- Directed by: Maury Dexter
- Written by: Eduardo Manzanos
- Produced by: Eduardo Manzanos; Arturo Marcos;
- Starring: George Montgomery; Elisa Montés; José Nieto; Jesús Tordesillas; Frank Braña; Miguel del Castillo; Ana Maria Custodio; Rafael Hernandez; Ricardo Valle; Antonio Orengo; Luis Montez;
- Cinematography: Robert Richardson
- Edited by: Luis Alvarez (assistant editor)
- Production company: Fénix Cooperativa Cinematográfica
- Distributed by: National Telefilm Associates (NTA) (1965) (USA) (TV) (dubbed); D.C. Films (Spain) (all media); Itálica Films S.A. (Spain) (all media); Itálica Films (Spain) (all media); New Gold Entertainment (1965) (Italy) (all media);
- Release dates: 23 December 1965 (Italy, Spain); 18 January 1966 (U.S.);
- Running time: 98 minutes
- Country: Spain
- Language: English

= Django the Condemned =

1965 film

Django the Condemned (aka Django the Honorable Killer or Outlaw of Red River) is a 1965 English-speaking Spanish Western movie starring George Montgomery and directed by Maury Dexter.

==Storyline==
Pat O'Brien (aka Django or Ray Reese) is an outlaw from Texas who's accused of killing his wife, who now, as a fugitive from justice residing in Mexico, finds himself as an officer in the Mexican army, an underling under General Miguel Camargo (José Nieto), also a known bandit, and his job is to protect the General's property from Espada (Miguel del Castillo) and his bandit gang. Django is accused of killing the nephew of a wealthy land owner named Don Cristibal Riaño (Jesús Tordesillas), an emperor Maximiliano's supporter, and when Camargo begins to show interest in Francesca Riaño (Elisa Montés), a young widow living in Riano's house, he also finds himself accused of the murder.

After extensive inquiries, O'Brien, or Django, manages to piece together the story of the nephew's death, and discovers that Riano himself is the culprit. Espada's bandit gang strikes again, as Django succeeds in killing most of them in his defense of the General's property.

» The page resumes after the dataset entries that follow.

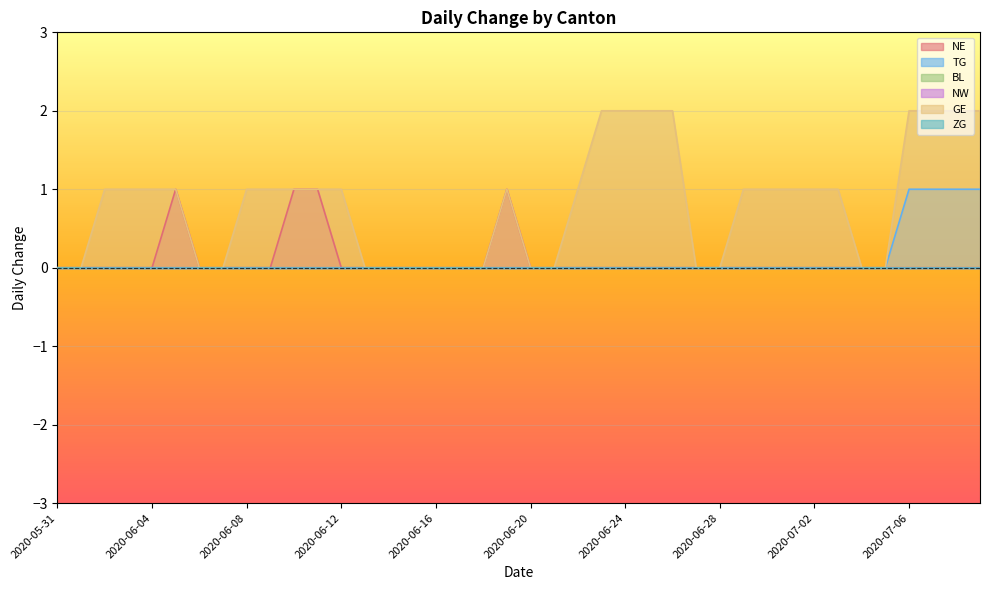

Reading left to right, list all the values displayed in this chart.

NE: 2020-05-31=0	2020-06-01=0	2020-06-02=0	2020-06-03=0	2020-06-04=0	2020-06-05=1	2020-06-06=0	2020-06-07=0	2020-06-08=0	2020-06-09=0	2020-06-10=1	2020-06-11=1	2020-06-12=0	2020-06-13=0	2020-06-14=0	2020-06-15=0	2020-06-16=0	2020-06-17=0	2020-06-18=0	2020-06-19=1	2020-06-20=0	2020-06-21=0	2020-06-22=0	2020-06-23=0	2020-06-24=0	2020-06-25=0	2020-06-26=0	2020-06-27=0	2020-06-28=0	2020-06-29=0	2020-06-30=0	2020-07-01=0	2020-07-02=0	2020-07-03=0	2020-07-04=0	2020-07-05=0	2020-07-06=0	2020-07-07=0	2020-07-08=0	2020-07-09=0
TG: 2020-05-31=0	2020-06-01=0	2020-06-02=0	2020-06-03=0	2020-06-04=0	2020-06-05=0	2020-06-06=0	2020-06-07=0	2020-06-08=0	2020-06-09=0	2020-06-10=0	2020-06-11=0	2020-06-12=0	2020-06-13=0	2020-06-14=0	2020-06-15=0	2020-06-16=0	2020-06-17=0	2020-06-18=0	2020-06-19=0	2020-06-20=0	2020-06-21=0	2020-06-22=0	2020-06-23=0	2020-06-24=0	2020-06-25=0	2020-06-26=0	2020-06-27=0	2020-06-28=0	2020-06-29=0	2020-06-30=0	2020-07-01=0	2020-07-02=0	2020-07-03=0	2020-07-04=0	2020-07-05=0	2020-07-06=1	2020-07-07=1	2020-07-08=1	2020-07-09=1
GE: 2020-05-31=0	2020-06-01=0	2020-06-02=1	2020-06-03=1	2020-06-04=1	2020-06-05=1	2020-06-06=0	2020-06-07=0	2020-06-08=1	2020-06-09=1	2020-06-10=1	2020-06-11=1	2020-06-12=1	2020-06-13=0	2020-06-14=0	2020-06-15=0	2020-06-16=0	2020-06-17=0	2020-06-18=0	2020-06-19=1	2020-06-20=0	2020-06-21=0	2020-06-22=1	2020-06-23=2	2020-06-24=2	2020-06-25=2	2020-06-26=2	2020-06-27=0	2020-06-28=0	2020-06-29=1	2020-06-30=1	2020-07-01=1	2020-07-02=1	2020-07-03=1	2020-07-04=0	2020-07-05=0	2020-07-06=2	2020-07-07=2	2020-07-08=2	2020-07-09=2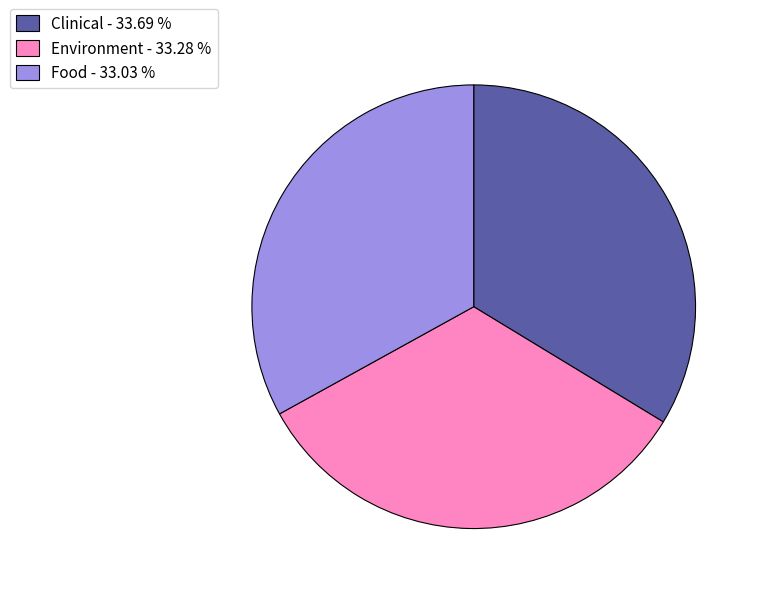

Count the number of slices in the pie.

3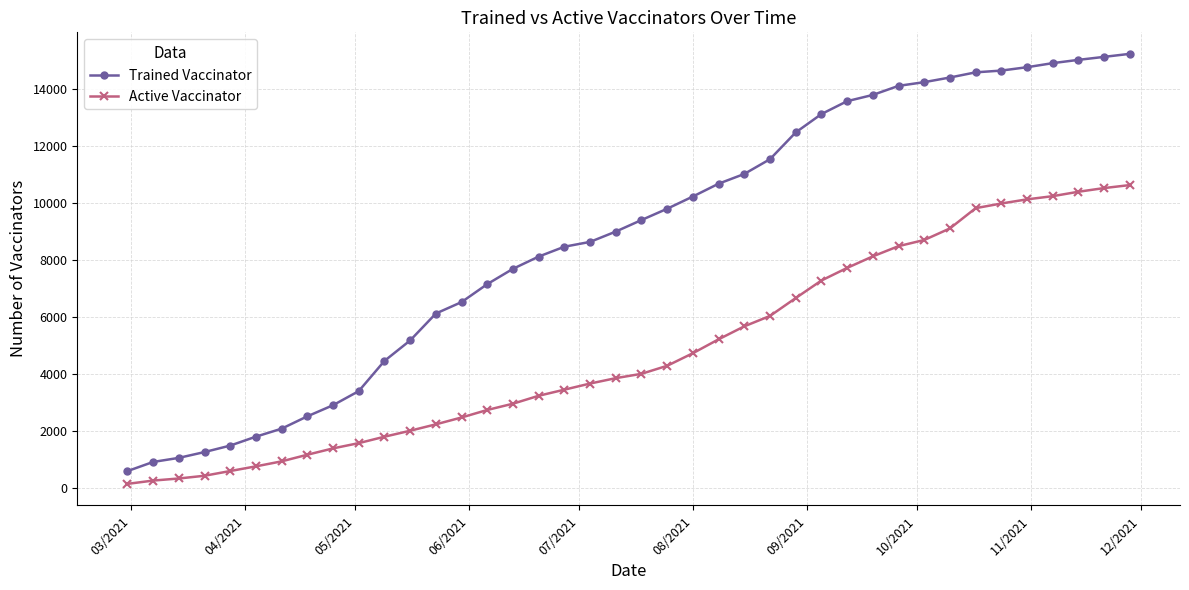

What are all the series names shown in the legend?

Trained Vaccinator, Active Vaccinator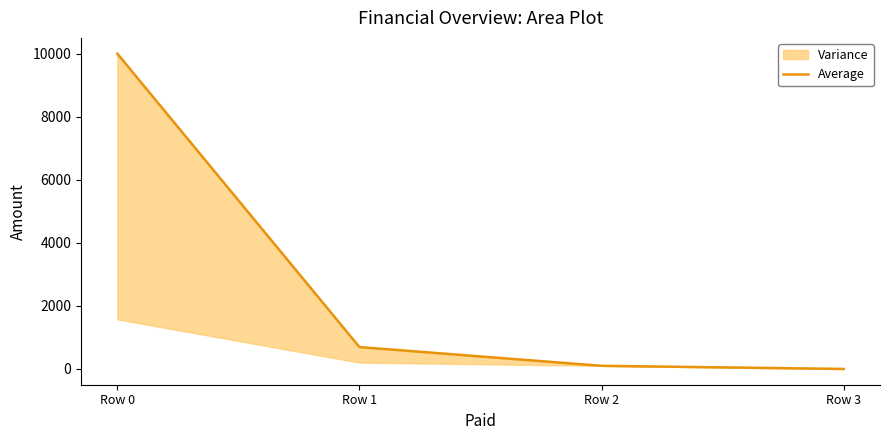

What is the difference between the second highest and minimum values?

693.6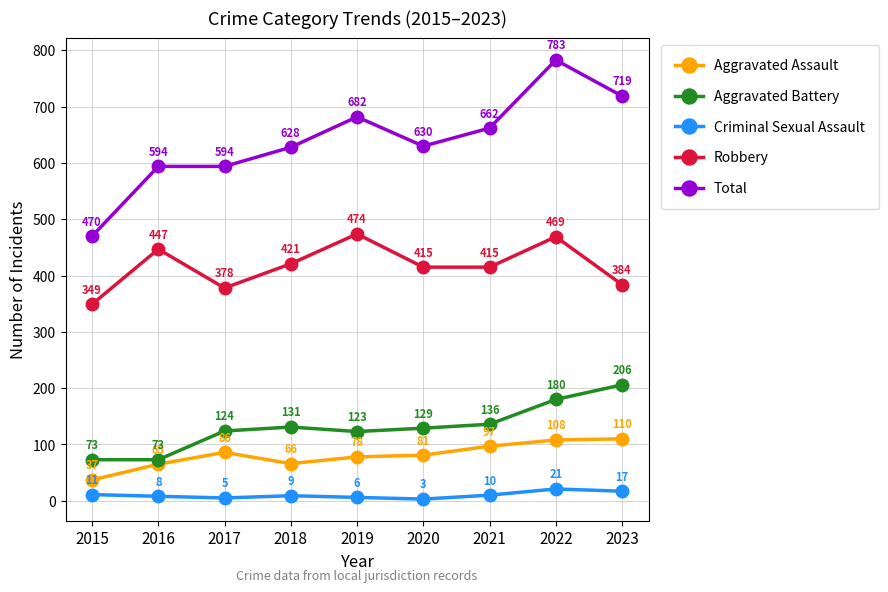

How many categories are shown in the chart?

9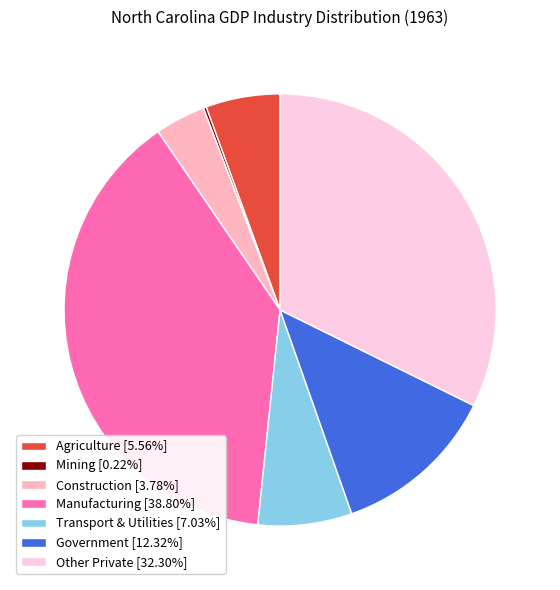

Is there a majority slice in this chart?

No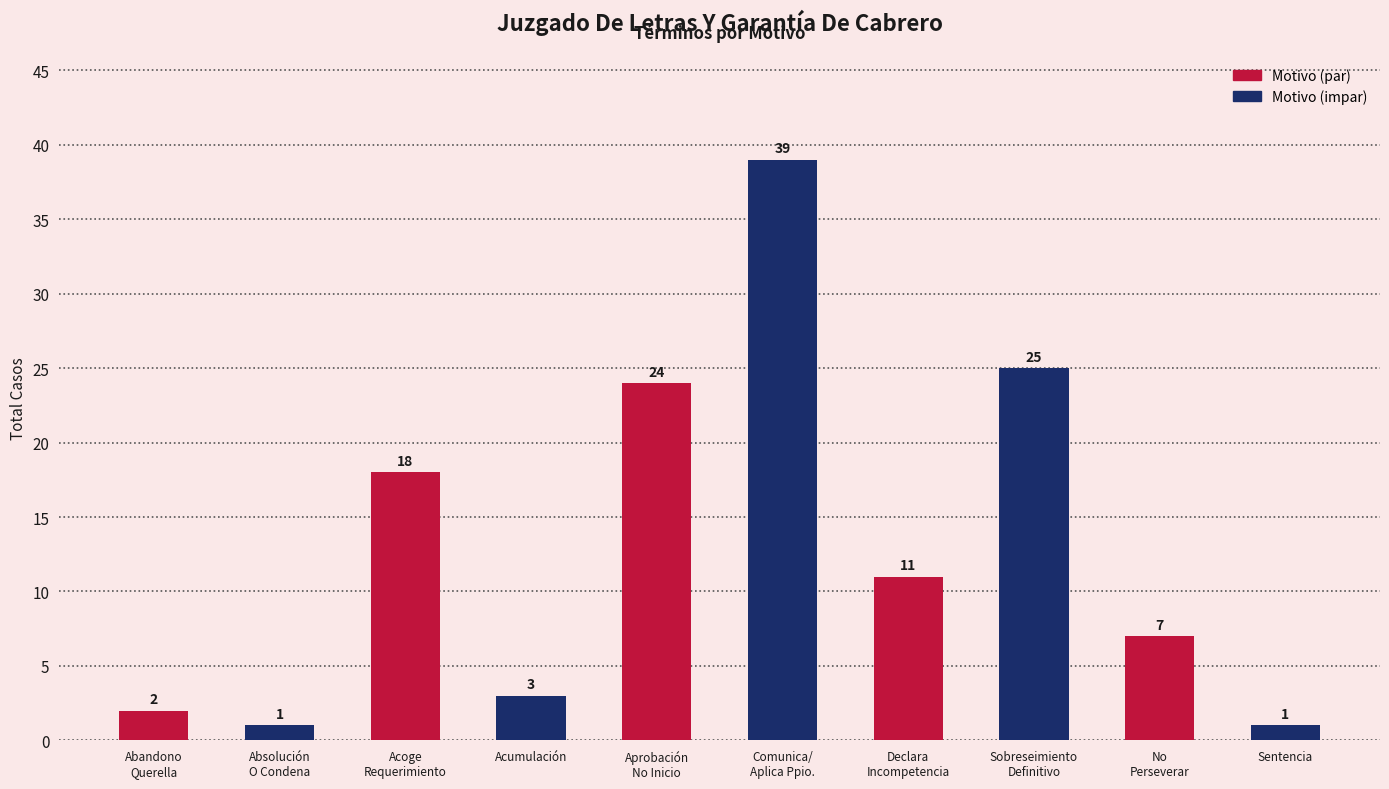

What is the ratio of the value at No
Perseverar to the value at Aprobación
No Inicio?

0.3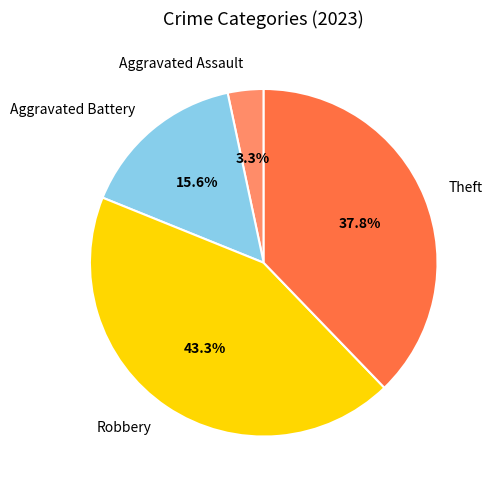

What percentage is the Aggravated Assault slice, to the nearest percent?

3%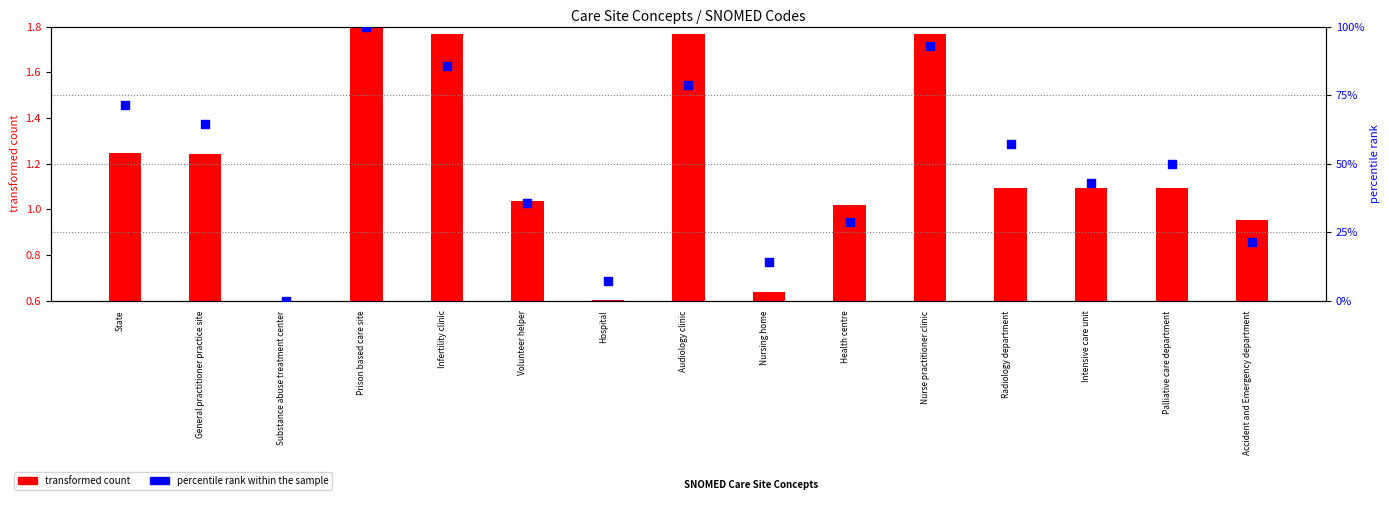

Which series reaches the minimum Y coordinate?

percentile rank within the sample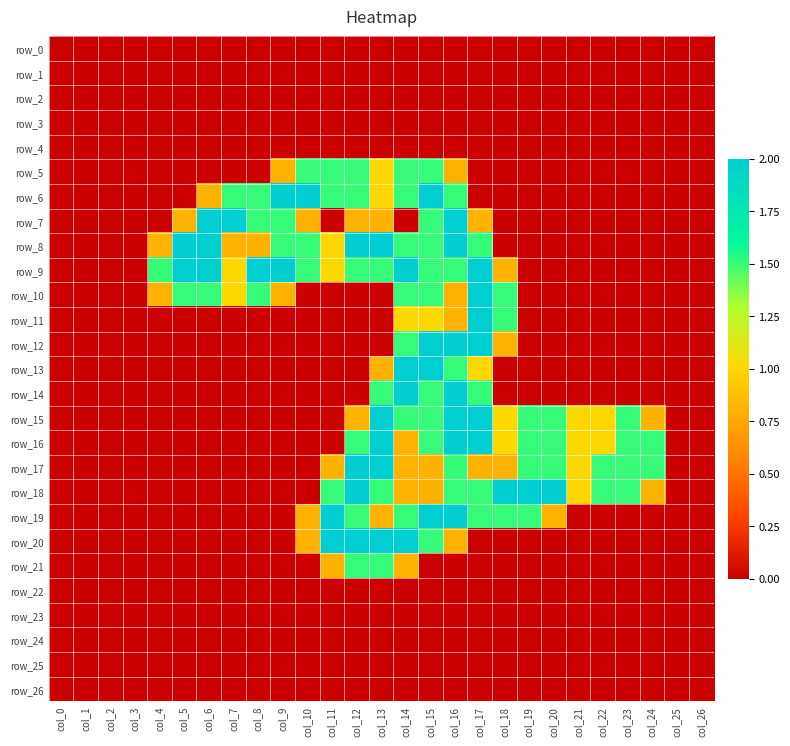

How many values in the row_5 series exceed 0?

8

Finally, Django ends up with Francesca, with whom he's fallen in love, as Camargo is left to look after himself.

==Cast==
- George Montgomery as Ray Reese/Pat O'Brien / Django
- Elisa Montés as Francisca Riaño
- José Nieto as General Miguel Camargo
- Jesús Tordesillas as Don Cristobal Riaño
- Miguel del Castillo as Espada
- Ana Maria Custodio s Senora Camargo
- Gloria Cámara as Marta Camargo
- Ricardo Valle as Alfredo Riaño
- José Villasante as Camargo stableman
- Carmen Porcel as Riaño's housekeeper
- Frank Braña as Paco
- Rafael Vaquero as Espada bandit
- Rafael Hernandez (as Ralph Baldwyn) as Father of slain girl
- Antonio Orengo as Lopez, Riaño stableman
- Juanito Ramirez as Villager
- Luis Montez as Rafael Ibáñez
- Luis Martinez Carvaja as Victor Bayo

==Production==
The film was originally called Outlaw of Red River. It was a co production between Robert L. Lippert's company and a Spanish company -
Lippert provided above the line costs and the key creatives, the Spanish provided below the line costs. George Montgomery agreed to star. Lippert insisted his mistress, Margia Dean, be cast, but Maury Dexter refused.

Ken Annakin was filming Battle of the Bulge in Spain at the same time and cast Montgomery in that film once he heard he would be in the country.